> [Exploration du document]
1. D'après l'article sur Tocqueville, de quel département Alexis de Tocqueville fut-il député ?
2. Transcrivez le passage de l'article sur Tocqueville qui commence par « Démocratie en crise » et se poursuit jusqu'à « grand penseur libéral. ».
───── Texte de lecture ─────
Démocratie en crise : Tocqueville avait tout compris !
Gallimard publie le dernier volume des monumentales OEuvres complètes de l’auteur de De la démocratie en Amérique, aventure éditoriale entamée en 1951. L’occasion, avec l’universitaire Françoise Mélonio. qui en a dirigé l’édition, de méditer les leçons du grand penseur libéral.
Député de la Manche, puis éphémère ministre des Affaires étrangères en 1849, Alexis de Tocqueville n’a pas seulement offert l’une des réflexions les plus profondes sur les forces et les fragilités de la démocratie. Il a aussi expérimenté ses théories avec passion dans l’arène politique. Nul mieux que ce libéral a su montrer combien l’égalité pouvait miner son idéal en se retournant contre la liberté, explique Françoise Mélonio, responsable de l’édition des oeuvres complètes de l’auteur de De la démocratie en Amérique chez Gallimard. Tocqueville est un penseur qu’on lit quand la foi en nos valeurs faiblit. Autant dire que les temps s’y prêtent.
Une recension des auteurs les plus cités ces deux dernières décennies donnerait Tocqueville dans le top 10. Son sens de la formule n’explique pas tout. A quoi doit-il sa postérité ? Françoise Mélonio Ses ouvrages ont remporté un énorme succès dans toute l’Europe dès leur parution. Les grands de l’époque les ont lus – le roi de Suède, Cavour, Metternich, etc. – et ces textes ont trouvé un grand écho en Allemagne, en Russie… En France, ils ont suscité des débats nourris entre la droite légitimiste – dont Tocqueville était issu – et les socialistes comme Proudhon. Marx aussi y fait allusion. Mais son oeuvre est ensuite tombée dans l’oubli pendant plusieurs décennies.
Pourquoi ?
Tocqueville est un auteur dont on s’inspire lorsque le contexte social et politique pousse à s’interroger sur l’état du régime et les moeurs démocratiques. Or, dans les années 1880, la République est arrivée à bon port, et les questions auxquelles elle doit faire face sont surtout celles liées à l’industrialisation : les luttes sociales, l’essor des syndicats. On débat alors des tempéraments de chaque nation, des races– autant d’interrogations qui sont complètement étrangères au député et philosophe normand.
───── Données fournies ─────
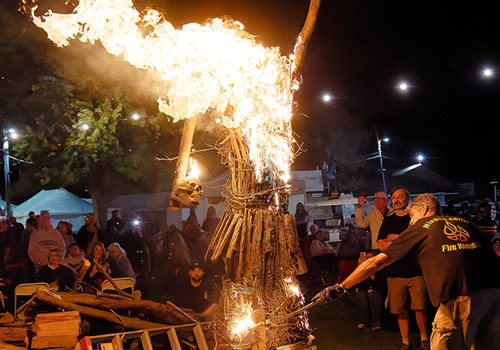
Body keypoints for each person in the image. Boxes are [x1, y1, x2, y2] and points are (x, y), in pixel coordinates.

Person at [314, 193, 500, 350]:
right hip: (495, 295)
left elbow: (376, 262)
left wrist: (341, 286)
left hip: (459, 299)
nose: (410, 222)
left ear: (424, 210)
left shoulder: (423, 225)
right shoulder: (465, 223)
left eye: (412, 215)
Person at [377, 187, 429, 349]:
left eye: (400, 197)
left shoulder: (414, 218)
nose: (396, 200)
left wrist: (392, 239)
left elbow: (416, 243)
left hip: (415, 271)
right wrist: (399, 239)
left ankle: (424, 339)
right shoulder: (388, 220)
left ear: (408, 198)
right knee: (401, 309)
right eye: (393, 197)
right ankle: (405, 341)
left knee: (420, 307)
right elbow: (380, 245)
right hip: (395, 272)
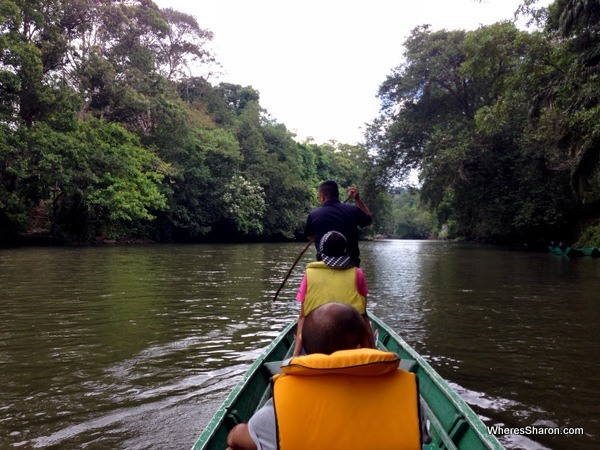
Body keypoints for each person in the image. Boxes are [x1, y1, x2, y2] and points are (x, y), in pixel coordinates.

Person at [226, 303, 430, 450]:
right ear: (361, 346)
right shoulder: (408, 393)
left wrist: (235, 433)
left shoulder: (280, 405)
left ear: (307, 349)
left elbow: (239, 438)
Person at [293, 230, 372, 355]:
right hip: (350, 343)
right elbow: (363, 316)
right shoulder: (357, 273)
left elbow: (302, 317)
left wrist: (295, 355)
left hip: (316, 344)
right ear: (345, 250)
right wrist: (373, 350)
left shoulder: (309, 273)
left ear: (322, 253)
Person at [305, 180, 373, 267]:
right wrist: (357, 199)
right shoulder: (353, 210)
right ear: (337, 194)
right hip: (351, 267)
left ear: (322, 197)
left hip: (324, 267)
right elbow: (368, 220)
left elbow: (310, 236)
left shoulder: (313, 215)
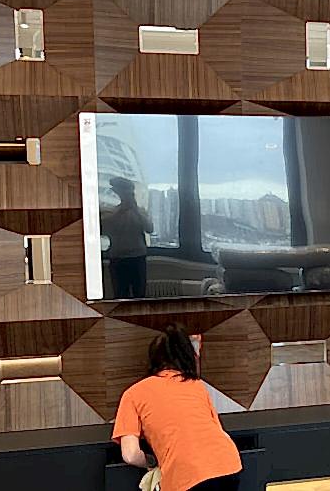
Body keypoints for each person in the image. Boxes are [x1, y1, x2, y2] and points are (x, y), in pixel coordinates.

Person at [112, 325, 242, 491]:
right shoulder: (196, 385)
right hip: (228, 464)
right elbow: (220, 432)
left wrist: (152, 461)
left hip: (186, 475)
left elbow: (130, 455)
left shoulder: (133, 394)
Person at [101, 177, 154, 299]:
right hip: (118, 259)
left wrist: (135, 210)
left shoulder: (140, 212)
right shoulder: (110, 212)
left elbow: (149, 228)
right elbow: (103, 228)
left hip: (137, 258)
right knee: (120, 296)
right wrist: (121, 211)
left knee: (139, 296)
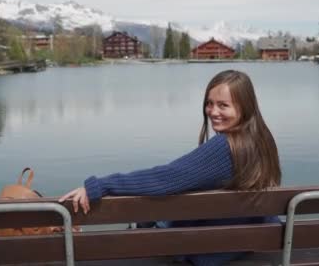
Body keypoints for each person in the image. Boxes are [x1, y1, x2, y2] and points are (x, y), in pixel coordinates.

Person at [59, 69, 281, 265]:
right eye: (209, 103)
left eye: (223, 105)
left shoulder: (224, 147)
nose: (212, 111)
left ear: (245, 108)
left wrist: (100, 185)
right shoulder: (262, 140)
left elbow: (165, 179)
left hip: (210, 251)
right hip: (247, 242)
─────
> [Réponses dans l'ordre]
1. De la Manche.

2.
Démocratie en crise : Tocqueville avait tout compris !
Gallimard publie le dernier volume des monumentales OEuvres complètes de l’auteur de De la démocratie en Amérique, aventure éditoriale entamée en 1951. L’occasion, avec l’universitaire Françoise Mélonio. qui en a dirigé l’édition, de méditer les leçons du grand penseur libéral.